Aim of the exercise: Output every entry exactly, without any pictures.

Collected data
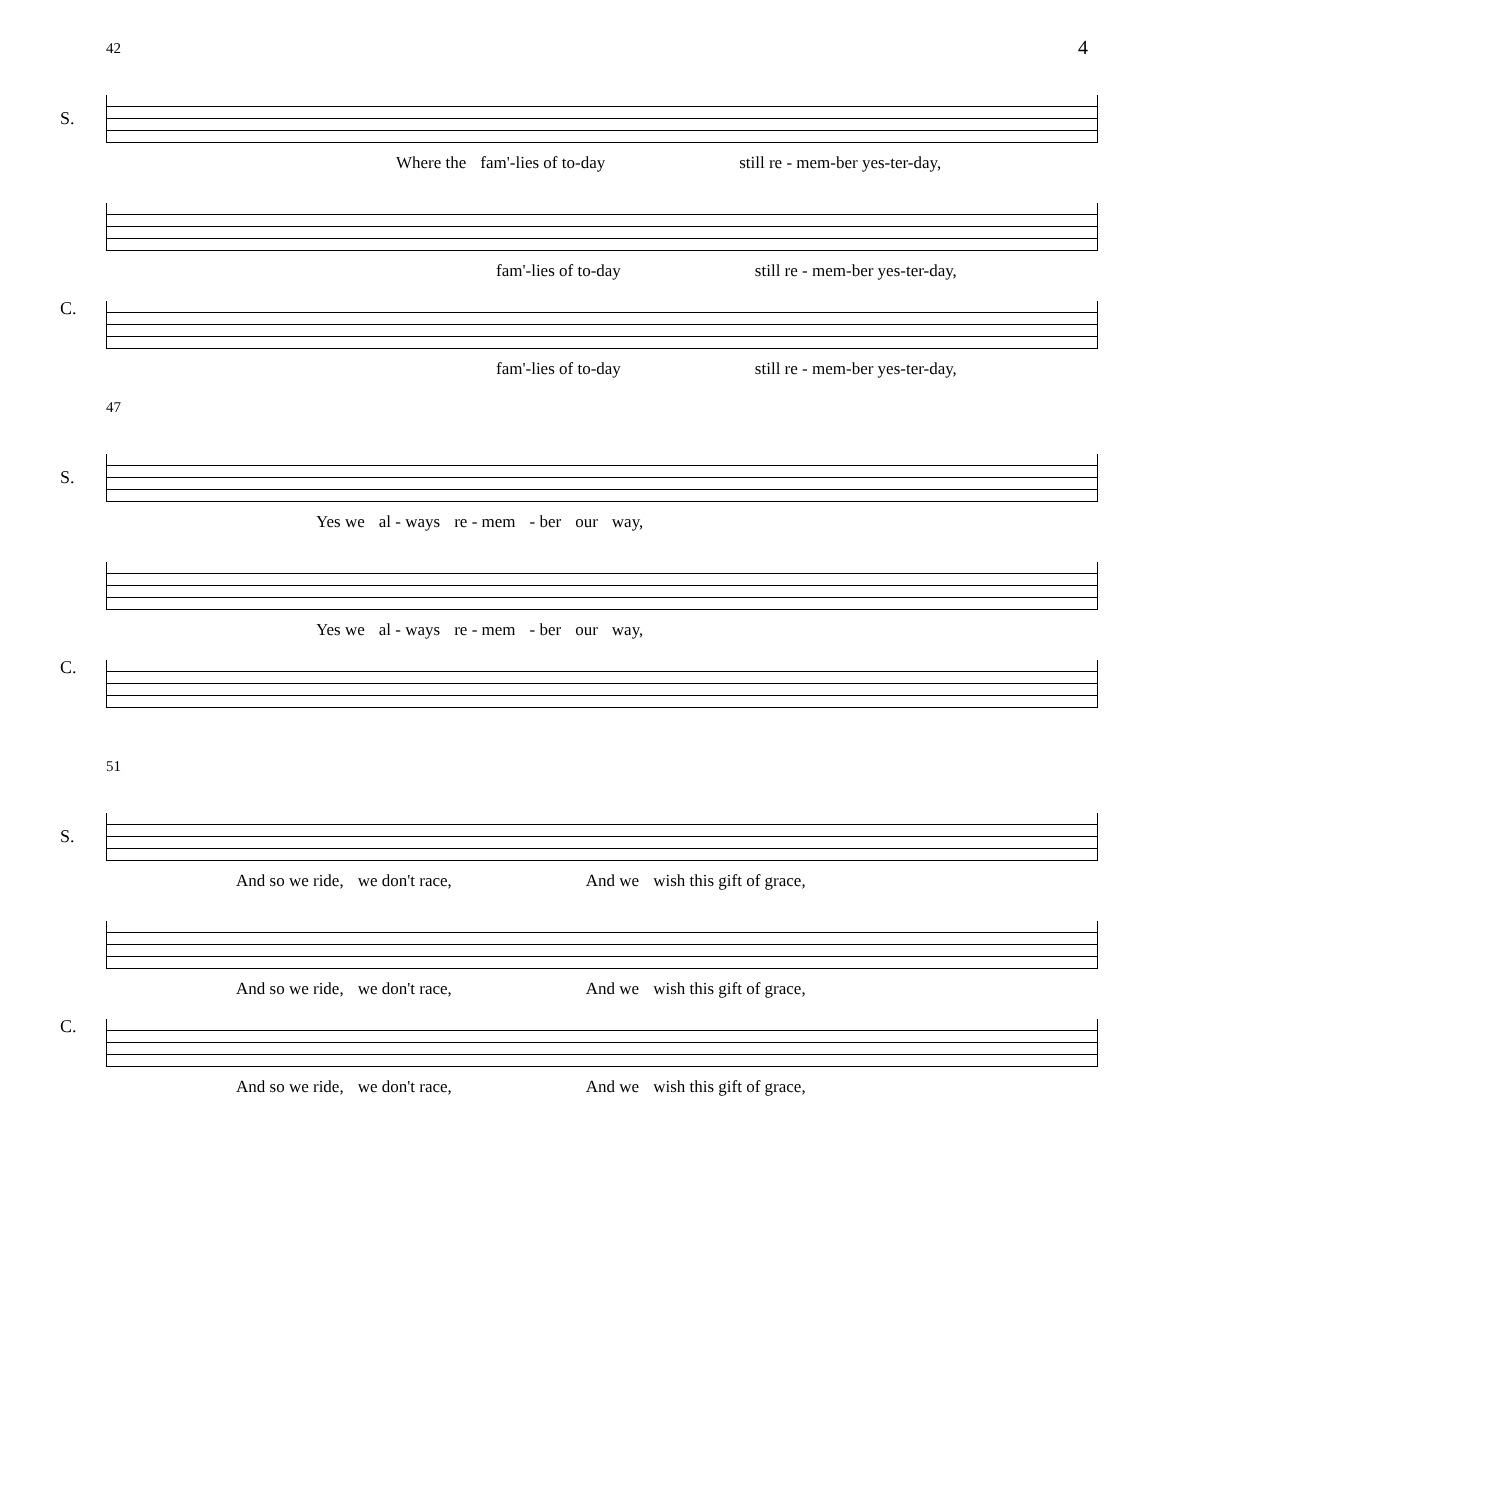4
42
S.
Where the fam'-lies of to-day still re - mem-ber yes-ter-day,
C.
fam'-lies of to-day still re - mem-ber yes-ter-day,
fam'-lies of to-day still re - mem-ber yes-ter-day,
47
S.
Yes we al - ways re - mem - ber our way,
C.
Yes we al - ways re - mem - ber our way,
51
S.
And so we ride, we don't race, And we wish this gift of grace,
C.
And so we ride, we don't race, And we wish this gift of grace,
And so we ride, we don't race, And we wish this gift of grace,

Answer to this problem:
4
42
S.
Where the fam'-lies of to-day still re - mem-ber yes-ter-day,
C.
fam'-lies of to-day still re - mem-ber yes-ter-day,
fam'-lies of to-day still re - mem-ber yes-ter-day,
47
S.
Yes we al - ways re - mem - ber our way,
C.
Yes we al - ways re - mem - ber our way,
51
S.
And so we ride, we don't race, And we wish this gift of grace,
C.
And so we ride, we don't race, And we wish this gift of grace,
And so we ride, we don't race, And we wish this gift of grace,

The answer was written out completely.